The only reason I asked the question is because I looked at their code, and it seemed pretty involved for something that needs to be calculated every time you want to send an output to a motor controller.
Code:
double RobotState::victor_linearize(double goal_speed)
{
const double deadband_value = 0.082;
if (goal_speed > deadband_value)
goal_speed -= deadband_value;
else if (goal_speed < -deadband_value)
goal_speed += deadband_value;
else
goal_speed = 0.0;
goal_speed = goal_speed / (1.0 - deadband_value);
double goal_speed2 = goal_speed * goal_speed;
double goal_speed3 = goal_speed2 * goal_speed;
double goal_speed4 = goal_speed3 * goal_speed;
double goal_speed5 = goal_speed4 * goal_speed;
double goal_speed6 = goal_speed5 * goal_speed;
double goal_speed7 = goal_speed6 * goal_speed;
// Constants for the 5th order polynomial
double victor_fit_e1 = 0.437239;
double victor_fit_c1 = -1.56847;
double victor_fit_a1 = (- (125.0 * victor_fit_e1 + 125.0 * victor_fit_c1 - 116.0) / 125.0);
double answer_5th_order = (victor_fit_a1 * goal_speed5
+ victor_fit_c1 * goal_speed3
+ victor_fit_e1 * goal_speed);
// Constants for the 7th order polynomial
double victor_fit_c2 = -5.46889;
double victor_fit_e2 = 2.24214;
double victor_fit_g2 = -0.042375;
double victor_fit_a2 = (- (125.0 * (victor_fit_c2 + victor_fit_e2 + victor_fit_g2) - 116.0) / 125.0);
double answer_7th_order = (victor_fit_a2 * goal_speed7
+ victor_fit_c2 * goal_speed5
+ victor_fit_e2 * goal_speed3
+ victor_fit_g2 * goal_speed);
// Average the 5th and 7th order polynomials
double answer = 0.85 * 0.5 * (answer_7th_order + answer_5th_order)

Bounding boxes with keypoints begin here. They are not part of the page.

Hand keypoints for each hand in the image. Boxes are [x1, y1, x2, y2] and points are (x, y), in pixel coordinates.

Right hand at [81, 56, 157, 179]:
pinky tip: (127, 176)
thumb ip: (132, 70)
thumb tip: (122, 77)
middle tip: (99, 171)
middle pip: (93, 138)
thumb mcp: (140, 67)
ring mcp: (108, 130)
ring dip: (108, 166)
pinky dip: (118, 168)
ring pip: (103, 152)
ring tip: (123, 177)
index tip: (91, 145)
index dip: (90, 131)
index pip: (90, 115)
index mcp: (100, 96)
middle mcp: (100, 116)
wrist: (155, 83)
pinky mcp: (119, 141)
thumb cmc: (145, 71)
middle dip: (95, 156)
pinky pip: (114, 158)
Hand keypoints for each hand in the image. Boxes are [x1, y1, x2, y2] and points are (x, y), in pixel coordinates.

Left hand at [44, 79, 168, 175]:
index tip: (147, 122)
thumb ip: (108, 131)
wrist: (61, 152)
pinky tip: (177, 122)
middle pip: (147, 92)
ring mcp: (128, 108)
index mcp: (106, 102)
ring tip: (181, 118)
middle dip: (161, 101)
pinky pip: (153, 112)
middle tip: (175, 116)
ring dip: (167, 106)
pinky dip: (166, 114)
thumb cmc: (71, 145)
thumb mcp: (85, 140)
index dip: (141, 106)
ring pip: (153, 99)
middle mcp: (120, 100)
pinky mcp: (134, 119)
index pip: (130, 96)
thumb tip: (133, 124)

+ .15 * goal_speed * (1.0 - deadband_value);
if (answer > 0.001)
answer += deadband_value;
else if (answer < -0.001)
answer -= deadband_value;
return answer;
}
They clearly have a handle on things, so I was wondering if this approach provided them something over what I teach my kids (the piecewise linear approach described previously)
here's the code one of my kids came up with as part of a pre-season homework assignment a few weeks ago. "scale" is a 2d array of points characterizing the piecewise function. The benefit of implementing it this way is that you can modify your array of points at any time, to tweak behavior, without having to modify your code.
Code:
static double getInterpolatedAxis(double input){
for(int i=0;i<scale.length-1;i++){
if(input<scale[i][0]&&input>scale[i+1][0]){
double slope=(scale[i+1][1]-scale[i][1])/(scale[i+1][0]-scale[i][0]);//get slope
double intercept = (-1*slope*scale[i][0])+scale[i][1];
return (slope*input)+intercept;
}
}
}
Anyone who's been through an Algebra 1 class should be able to quickly grasp the math. Added bonus of them getting to apply existing classroom knowledge.